Attention à l’illusion du revenu de 1500 € pour les retraités

Un revenu de 1 500 € par mois séduisant mais souvent trompeur

Permis B, smartphone en main et promesse de gagner jusqu’à 1 500 € par mois : cette activité attire de plus en plus de retraités en France. Selon Seniorsactu, le convoyage automobile est présenté comme un « petit boulot » idéal pour arrondir ses fins de mois, simplement en conduisant des voitures d’un point A à un point B.
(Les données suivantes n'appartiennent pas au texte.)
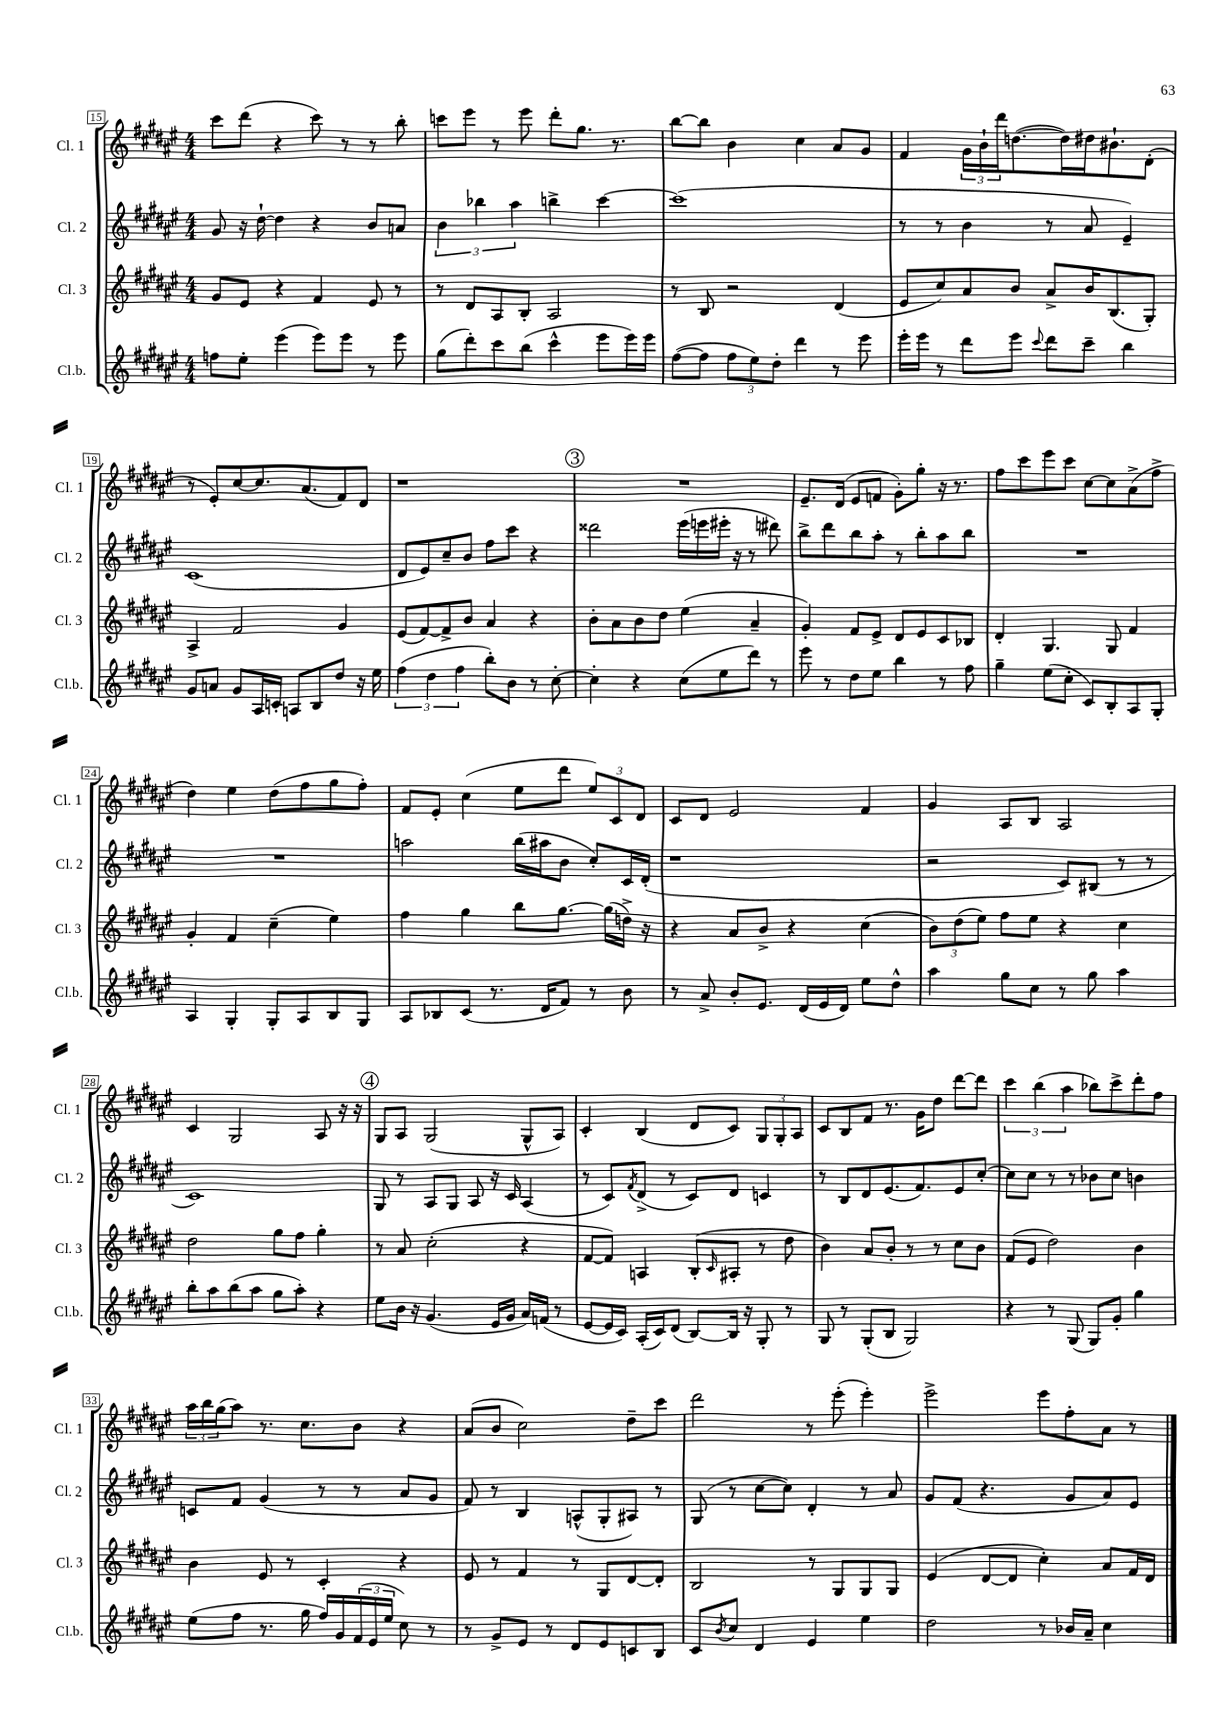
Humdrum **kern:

**kern	**kern	**kern	**kern
*staff4	*staff3	*staff2	*staff1
*clefG2	*clefG2	*clefG2	*clefG2
*k[f#c#g#d#a#e#]	*k[f#c#g#d#a#e#]	*k[f#c#g#d#a#e#]	*k[f#c#g#d#a#e#]
*M4/4	*M4/4	*M4/4	*M4/4
8ff\L	8g#/L	8g#/	8ccc#\L
8ee#'\J	8e#/J	16r	(8ddd#\J
.	.	[16dd#`\	.
(4eee#\	4r	4dd#\]	4r
8eee#\L)	4f#/	4r	8ccc#\)
8eee#\J	.	.	8r
8r	8e#/	8b/L	8r
8eee#\	8r	8a/J	8bb'\
=	=	=	=
(8gg#\L	8r	6b\	8ccc\L
8ddd#'\)	8d#/L	.	8eee#\J
.	.	6bb-\	.
8ccc#\	8A#/	.	8r
.	.	6aa#\	.
(8bb\J	8B'/J	.	8eee#\
4ccc#^^\	2A#/	4bb^\	8ddd#'\L
.	.	.	8.gg#\J
8eee#\L	.	[4ccc#\	.
.	.	.	8.r
16eee#\L)	.	.	.
16eee#\JJ	.	.	.
=	=	=	=
([8ff#\L	8r	(1ccc#]	[8bb\L
8ff#\]J	8B/	.	8bb\]J
12ff#\L	2r	.	4b\
12ee#\)	.	.	.
12dd#'\J	.	.	.
4ddd#\	.	.	4cc#\
8r	(4d#/	.	8a#/L
8eee#\	.	.	8g#/J
=	=	=	=
16eee#'\LL	8e#/L	8r	4f#/
16eee#\JJ	.	.	.
8r	8cc#/)	8r	.
8ddd#\L	8a#/	4b\	24g#\LL
.	.	.	24b`\
.	.	.	24ddd#\J
8eee#\J	8b/J	.	([8.dd\
8qqccc#/	.	.	.
8ddd#\L	8a#^/L	8r	.
.	.	.	16dd\]L)
8ccc#~\J	16b/K	8a#/	16dd#\J
.	(8.B/	.	8.b#`\
4bb\	.	4e#~/)	.
.	8G#'/J)	.	(8d#'\J
=	=	=	=
8g#/L	4A#^/	(1c#	8r
8a/J	.	.	8e#'/L)
8g#/L	2f#/	.	[8cc#/
16A#/L	.	.	8.cc#/]
16c'/JJ	.	.	.
8A/L	.	.	.
.	.	.	(8.a#/
8B/	.	.	.
8dd#/J	4g#/	.	8f#/)
16r	.	.	8d#/J
16ee#\	.	.	.
=	=	=	=
(6ff#\	(8e#/L	8d#/L	1r
.	[8f#/)	8e#/)	.
6dd#\	.	.	.
.	8f#^/]	8cc#~/	.
6ff#\	.	.	.
.	8b/J	8b/J	.
8bb'\L)	4a#/	8ff#\L	.
8b\J	.	8ccc#\J	.
8r	4r	4r	.
[8cc#'\	.	.	.
=	=	=	=
4cc#'\]	8b'\L	2ddd##\	1r
.	8a#\	.	.
4r	8b\	.	.
.	8dd#\J	.	.
(8cc#\L	(4ee#\	(16eee#\LL	.
.	.	16eee\	.
8ee#\	.	16eee#'\JJ	.
.	.	16r	.
8ddd#\J)	4a#~/	8r	.
8r	.	8ddd#\)	.
=	=	=	=
8eee#\	4g#'/)	8bb^\L	8.e#~/L
8r	.	8ddd#\	.
.	.	.	(16d#/Jk
8dd#\L	8f#/L	8bb\	8e#/L
8ee#\J	8e#^/J	8aa#'\J	8f/J
4bb\	8d#/L	8r	8g#'\L)
.	8e#/	8bb'\L	8gg#'\J
8r	8c#/	8aa#\	16r
.	.	.	8.r
8ff#\	8B-/J	8bb\J	.
=	=	=	=
4gg#~\	4d#'/	1r	8ff#\L
.	.	.	8ccc#\
(8ee#\L	4.G#/	.	8eee#\
8cc#'\J	.	.	8ccc#\J
8c#/L)	.	.	[8cc#\L
8B'/	8G#/	.	8cc#\]
8A#/	4f#/	.	(8a#^\
8G#'/J	.	.	8ff#^\J
=	=	=	=
4A#/	4g#'/	1r	4dd#\)
4G#'/	4f#/	.	4ee#\
8G#'/L	(4cc#~\	.	(8dd#\L
8A#/	.	.	8ff#\
8B/	4ee#\)	.	8gg#\
8G#/J	.	.	8ff#'\J)
=	=	=	=
8A#/L	4ff#\	2aa\	8f#/L
8B-/	.	.	8e#'/J
(8c#/J	4gg#\	.	(4cc#\
8.r	.	.	.
.	8bb\L	(16bb\LL	8ee#\L
16d#/LK	.	16aa#\J	.
8f#/J)	[8.gg#\J	8b\J	8ddd#\J
8r	.	8cc#'/L)	12ee#/L)
.	(16gg#\]LL	.	.
.	.	.	12c#/
8b\	16dd^\JJ)	16c#/L	.
.	.	.	12d#/J
.	16r	(16d#'/JJ	.
=	=	=	=
8r	4r	1r	8c#/L
8a#^/	.	.	8d#/J
8b'/L	8a#/L	.	2e#/
8.e#/J	8b^/J	.	.
.	4r	.	.
(16d#/LL	.	.	.
16e#/	.	.	.
16d#/JJ)	.	.	.
8ee#\L	(4cc#\	.	4f#/
8dd#^^\J	.	.	.
=	=	=	=
4aa#\	12b\L)	2r	4g#/
.	(12dd#\	.	.
.	12ee#\J)	.	.
8gg#\L	8ff#\L	.	8A#/L
8cc#\J	8ee#\J	.	8B/J
8r	4r	8c#/L)	2A#/
8gg#\	.	(8B#/J	.
4aa#\	4cc#\	8r	.
.	.	8r	.
=	=	=	=
8bb'\L	2dd#\	1c#)	4c#/
8aa#\	.	.	.
(8bb\	.	.	2G#/
8aa#\J	.	.	.
8gg#\L	8gg#\L	.	.
8aa#'\J)	8ff#\J	.	.
4r	4gg#'\	.	8A#/
.	.	.	16r
.	.	.	16r
=	=	=	=
8ee#\L	8r	8G#/	8G#/L
16b\Jk	8a#/	8r	8A#/J
16r	.	.	.
(4.g#/	(2cc#'\	8A#/L	(2G#/
.	.	8G#/J	.
.	.	8A#/	.
16e#/LL	.	16r	.
16g#/JJ	.	16c#/	.
16a#/LL)	4r	(4A#/	8G#^^/L
(16f/JJ	.	.	.
8r	.	.	8A#/J)
=	=	=	=
[8e#/L	[8f#/L	8r	4c#'/
16e#/]L	8f#/]J)	8c#/L)	.
16c#/JJ)	.	.	.
.	.	8qf#/	.
(16A#'/LL	4A/	(8d#^/J	(4B/
16c#/J)	.	.	.
(8d#/J	.	8r	.
[8B/L)	(8B'/L	8c#/L)	8d#/L
.	16qqc#/	.	.
16B/]Jk	8A#'/J	8d#/J	8c#/J)
16r	.	.	.
8G#'/	8r	4c/	12G#/L
.	.	.	12G#'/
8r	8dd#\	.	.
.	.	.	12A#/J
=	=	=	=
8G#/	4b\)	8r	8c#/L
8r	.	8B/L	8B/
(8G#'/L	8a#/L	8d#/	8f#/J
8B/J	8b'/J	(8.e#/	8.r
2G#/)	8r	.	.
.	.	8.f#/)	16g#\LK
.	8r	.	8dd#\J
.	8cc#\L	8e#/	[8ddd#\L
.	8b\J	[8cc#'/J	8ddd#\]J
=	=	=	=
4r	(8f#/L	8cc#\]L	6ccc#\
.	8e#/J	8cc#\J	.
.	.	.	(6bb\
8r	2dd#\)	8r	.
.	.	.	6aa#\
(8G#/	.	8r	.
8G#/L)	.	8b-\L	8bb-\L)
8g#'/J	.	8cc#\J	8ccc#^\
4gg#\	4b\	4b\	8ddd#'\
.	.	.	8ff#\J
=	=	=	=
(8ee#\L	4b\	8c/L	24aa#\LL
.	.	.	24bb\
.	.	.	(24gg#\J
8ff#\J	.	8f#/J	8aa#\J)
8.r	8e#/	(4g#/	8.r
.	8r	.	.
16gg#\	.	.	8.cc#\L
16ff#/LL)	4c#'/	8r	.
16g#/	.	.	.
(24f#/	.	8r	8b\J
24e#/	.	.	.
24ee#/JJ	.	.	.
8cc#\)	4r	8a#/L	4r
8r	.	8g#/J	.
=	=	=	=
8r	8e#/	8f#/)	(8a#/L
8g#^/L	8r	8r	8b/J
8e#/J	4f#/	4B/	2cc#\)
8r	.	.	.
8d#/L	8r	(8A^^/L	.
8e#/	8G#/L	8G#'/	.
8c/	[8d#/	8A#/J)	8dd#~\L
8B/J	8d#'/]J	8r	8ccc#\J
=	=	=	=
8c#/L	2B/	(8G#/	2ddd#\
8qb/	.	.	.
8cc#/J	.	8r	.
4d#/	.	[8cc#\L	.
.	.	8cc#\]J)	.
4e#/	8r	4d#'/	8r
.	8G#/L	.	(8eee#'\
4ee#\	8G#/	8r	4eee#'\)
.	8G#/J	8a#/	.
=	=	=	=
2dd#\	(4e#/	8g#/L	2eee#^\
.	.	(8f#/J	.
.	[8d#/L	4.r	.
.	8d#/]J	.	.
8r	4cc#'\)	.	8eee#\L
16b-/LL	.	8g#/L	8ff#'\
16a#~/JJ	.	.	.
4cc#\	8a#/L	8a#/)	8a#\J
.	16f#/L	8e#/J	8r
.	16d#/JJ	.	.
==	==	==	==
*-	*-	*-	*-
Le principe est simple. Un retraité inscrit sur une plateforme comme Hiflow, DriiveMe ou Otoqi accepte une mission de rapatriement de véhicule via son téléphone. Il prend la voiture, la livre à destination, puis rentre chez lui. La flexibilité est un atout, tout comme le fait de ne pas avoir besoin de diplôme. Sur le papier, cela paraît attractif. Mais la réalité du terrain est souvent différente.

Les promesses versus la réalité financière

Les plateformes mettent en avant des centaines de véhicules déplacés chaque jour, avec des partenariats avec des grands groupes comme Stellantis ou Volkswagen. La promesse d’un revenu pouvant atteindre 1 500 € brut par mois est largement relayée sur les réseaux sociaux. Cependant, ce chiffre concerne les conducteurs très actifs, réalisant des missions longues et fréquentes.

Pour un retraité « classique », le revenu mensuel tourne plutôt autour de 500 €. Et avant d’espérer toucher ce qu’on annonce, il faut considérer les frais. Si le carburant et les péages sont généralement remboursés, le convoyeur doit souvent assumer le coût de son trajet pour rejoindre le véhicule, ses repas, voire l’hébergement dans certains cas.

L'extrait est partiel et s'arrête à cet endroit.